--- Supplied material ---
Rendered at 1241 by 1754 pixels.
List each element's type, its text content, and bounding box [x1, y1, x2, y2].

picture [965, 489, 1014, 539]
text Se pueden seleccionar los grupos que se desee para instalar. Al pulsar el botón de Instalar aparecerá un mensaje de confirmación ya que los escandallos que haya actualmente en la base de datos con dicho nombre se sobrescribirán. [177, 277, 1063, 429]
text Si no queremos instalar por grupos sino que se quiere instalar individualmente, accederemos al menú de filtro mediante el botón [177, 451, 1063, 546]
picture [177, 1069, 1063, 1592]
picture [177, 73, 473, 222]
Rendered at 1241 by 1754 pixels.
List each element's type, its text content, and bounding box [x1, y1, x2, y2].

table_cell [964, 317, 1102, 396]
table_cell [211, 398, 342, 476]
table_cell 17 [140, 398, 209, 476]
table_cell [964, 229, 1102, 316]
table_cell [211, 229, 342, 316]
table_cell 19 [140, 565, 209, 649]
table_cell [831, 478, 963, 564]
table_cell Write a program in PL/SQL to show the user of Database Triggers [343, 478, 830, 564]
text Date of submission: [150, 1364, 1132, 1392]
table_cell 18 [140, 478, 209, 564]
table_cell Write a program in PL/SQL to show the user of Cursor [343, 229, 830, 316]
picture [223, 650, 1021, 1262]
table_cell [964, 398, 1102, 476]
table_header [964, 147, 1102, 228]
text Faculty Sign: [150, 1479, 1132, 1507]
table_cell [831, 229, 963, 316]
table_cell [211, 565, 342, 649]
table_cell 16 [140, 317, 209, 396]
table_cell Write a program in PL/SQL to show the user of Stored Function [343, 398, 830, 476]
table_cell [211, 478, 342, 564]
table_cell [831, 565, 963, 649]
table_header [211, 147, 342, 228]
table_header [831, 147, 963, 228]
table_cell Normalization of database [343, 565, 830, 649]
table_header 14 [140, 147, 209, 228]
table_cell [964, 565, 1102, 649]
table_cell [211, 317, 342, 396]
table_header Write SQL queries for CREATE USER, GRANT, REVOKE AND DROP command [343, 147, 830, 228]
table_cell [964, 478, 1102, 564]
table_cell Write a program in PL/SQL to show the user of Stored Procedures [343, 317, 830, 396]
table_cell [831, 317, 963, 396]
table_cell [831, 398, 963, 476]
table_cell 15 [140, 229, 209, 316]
---
■ Task to carry out ■
Your reply should be the number of lines in the entries that contain "show", nothing more.

■ Exercise output ■
4